Shura plia les genoux pour esquiver un nouveau coup et profita de sa hauteur pour plaquer une main au sol et faucher les jambes de son adversaire. Il vit son maître basculer en arrière et se réceptionner au dernier moment sur sa main droite sur laquelle il prit appui pour projeter à son tour ses pieds dans sa direction. Le garçon n'eut pas le temps de réagir et se retrouva repoussé quelques mètres plus loin. Il se redressa péniblement en essuyant sa joue douloureuse et chancela une brève seconde avant de réussir à se camper solidement sur ses deux jambes. Son maître l'observait en silence mais malgré son visage figé, le jeune aspirant au titre de Chevalier d'Or eut l'agréable surprise de voir une lueur de fierté briller au fond de ses yeux glaciaux.

« L'entraînement est terminé pour le moment. »

Shura déglutit en hochant la tête, soulagé par la perspective de prendre un peu de repos. Un gargouillement bruyant le fit rougir et il se dépêcha de ranger le matériel qu'il venait d'utiliser pour rejoindre au trot la silhouette de son maître qui disparaissait déjà à l'horizon.

.

Assis seul contre une des colonnes du temple du Capricorne, Shura laissait sa jambe se balancer nonchalamment dans le vide, grignotant sans appétit le pain de gruau qui reposait sur ses jambes, sur un linge propre et déplié. Toute sa faim s'était évaporée au moment même où le temple s'était profilé à l'horizon. D'ici deux jours, il devrait se rendre au cimetière et rendre hommage à celui qui l'avait choisi comme successeur.
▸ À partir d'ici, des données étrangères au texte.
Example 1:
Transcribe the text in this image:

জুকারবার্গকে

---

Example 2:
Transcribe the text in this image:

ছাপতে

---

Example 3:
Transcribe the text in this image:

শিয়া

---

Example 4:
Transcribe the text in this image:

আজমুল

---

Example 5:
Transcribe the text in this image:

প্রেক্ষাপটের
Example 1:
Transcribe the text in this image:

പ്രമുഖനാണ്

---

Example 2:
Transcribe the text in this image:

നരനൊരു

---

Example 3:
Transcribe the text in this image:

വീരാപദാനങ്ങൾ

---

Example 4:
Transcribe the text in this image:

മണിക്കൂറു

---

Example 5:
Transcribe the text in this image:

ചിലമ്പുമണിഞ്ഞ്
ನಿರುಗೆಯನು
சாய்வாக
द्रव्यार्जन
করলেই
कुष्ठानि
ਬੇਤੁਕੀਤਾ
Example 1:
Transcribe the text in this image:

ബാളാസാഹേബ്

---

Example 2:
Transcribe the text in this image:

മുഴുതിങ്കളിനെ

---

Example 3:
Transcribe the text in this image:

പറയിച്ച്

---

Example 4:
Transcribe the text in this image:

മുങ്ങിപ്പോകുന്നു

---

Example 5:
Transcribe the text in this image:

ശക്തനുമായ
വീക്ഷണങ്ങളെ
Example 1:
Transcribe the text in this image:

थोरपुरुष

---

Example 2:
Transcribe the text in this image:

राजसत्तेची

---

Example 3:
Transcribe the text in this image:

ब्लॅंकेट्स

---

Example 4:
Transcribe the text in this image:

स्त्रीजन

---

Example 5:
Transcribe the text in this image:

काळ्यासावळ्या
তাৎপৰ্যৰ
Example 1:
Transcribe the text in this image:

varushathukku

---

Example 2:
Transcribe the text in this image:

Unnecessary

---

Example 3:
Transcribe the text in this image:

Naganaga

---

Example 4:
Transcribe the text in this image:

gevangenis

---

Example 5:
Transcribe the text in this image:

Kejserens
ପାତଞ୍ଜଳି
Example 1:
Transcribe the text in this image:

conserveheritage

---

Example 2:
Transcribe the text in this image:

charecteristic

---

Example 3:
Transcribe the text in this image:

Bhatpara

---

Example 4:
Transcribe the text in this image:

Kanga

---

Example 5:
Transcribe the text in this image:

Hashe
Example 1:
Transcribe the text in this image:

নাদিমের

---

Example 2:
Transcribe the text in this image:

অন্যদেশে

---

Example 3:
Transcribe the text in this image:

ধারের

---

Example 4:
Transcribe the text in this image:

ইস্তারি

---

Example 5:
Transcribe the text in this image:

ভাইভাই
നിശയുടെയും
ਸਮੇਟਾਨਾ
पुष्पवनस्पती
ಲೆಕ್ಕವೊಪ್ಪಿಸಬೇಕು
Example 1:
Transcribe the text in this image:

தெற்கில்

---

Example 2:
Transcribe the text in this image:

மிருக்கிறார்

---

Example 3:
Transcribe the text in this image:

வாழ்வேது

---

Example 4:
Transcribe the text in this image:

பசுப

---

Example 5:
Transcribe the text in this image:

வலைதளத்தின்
Les épaules du garçon s'affaissèrent.

Une solitude amère lui glaçait les entrailles depuis la disparition de ce premier maître, trois ans auparavant. Le souvenir douloureux de cette main amie qui se lève pour achever Basil hantait encore ses nuits et se retrouver devant le coupable le terrifiait toujours autant. Il le fuyait comme la peste et, pour oublier, s'abimait la santé dans des entraînements interminables.
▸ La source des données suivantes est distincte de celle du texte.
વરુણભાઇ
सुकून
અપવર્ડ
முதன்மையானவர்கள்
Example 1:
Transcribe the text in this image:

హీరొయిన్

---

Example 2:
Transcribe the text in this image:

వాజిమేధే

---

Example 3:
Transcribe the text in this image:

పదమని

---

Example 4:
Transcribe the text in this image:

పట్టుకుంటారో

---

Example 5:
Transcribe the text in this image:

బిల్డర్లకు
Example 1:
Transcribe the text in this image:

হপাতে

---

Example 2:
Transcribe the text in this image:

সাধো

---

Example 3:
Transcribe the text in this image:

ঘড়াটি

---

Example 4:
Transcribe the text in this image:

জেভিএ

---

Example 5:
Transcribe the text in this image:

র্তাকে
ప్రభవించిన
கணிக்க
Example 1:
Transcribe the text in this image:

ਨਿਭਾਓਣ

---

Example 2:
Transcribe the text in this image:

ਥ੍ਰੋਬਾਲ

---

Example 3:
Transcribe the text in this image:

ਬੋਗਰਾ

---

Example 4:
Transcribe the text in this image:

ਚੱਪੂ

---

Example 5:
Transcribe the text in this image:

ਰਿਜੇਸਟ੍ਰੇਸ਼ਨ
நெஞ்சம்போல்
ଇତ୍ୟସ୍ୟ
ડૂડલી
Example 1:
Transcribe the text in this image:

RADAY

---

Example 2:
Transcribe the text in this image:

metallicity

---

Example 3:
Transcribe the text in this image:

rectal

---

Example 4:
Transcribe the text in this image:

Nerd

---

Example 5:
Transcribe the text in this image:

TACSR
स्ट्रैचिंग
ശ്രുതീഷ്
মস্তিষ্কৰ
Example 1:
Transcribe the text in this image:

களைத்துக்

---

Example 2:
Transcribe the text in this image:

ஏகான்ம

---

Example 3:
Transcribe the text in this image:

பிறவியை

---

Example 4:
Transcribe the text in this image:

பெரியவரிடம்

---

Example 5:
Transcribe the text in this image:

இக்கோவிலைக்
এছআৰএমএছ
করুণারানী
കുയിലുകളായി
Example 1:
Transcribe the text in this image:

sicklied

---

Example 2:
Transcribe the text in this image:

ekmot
Pourtant, depuis qu'Edgard de l'Horloge avait repris le flambeau, sa vie retrouvait peu à peu un rythme convenable et sain. L'autorité froide du Chevalier d'Argent l'apaisait et le rassurait. Pourtant, l'Anglais avait dû s'armer de patience pour raisonner le pauvre garçon qui ne comprenait pas ce qu'il faisait de mal. L'exercice fatiguait l'esprit du petit Espagnol et l'empêchait de s'appesantir sur la mort de son maître, mais il fatiguait aussi son corps et la récurrence de ses entraînements avaient depuis longtemps dépassé les limites, même pour un futur Chevalier d'Or.

Les pensées du jeune garçon s'étiolèrent ici, balayées par le vent salin de l'île. Avec des gestes lourds, il se releva et fit demi-tour, laissant derrière lui son pain de gruau, posé sur une marche au milieu d'un linge propre et déplié.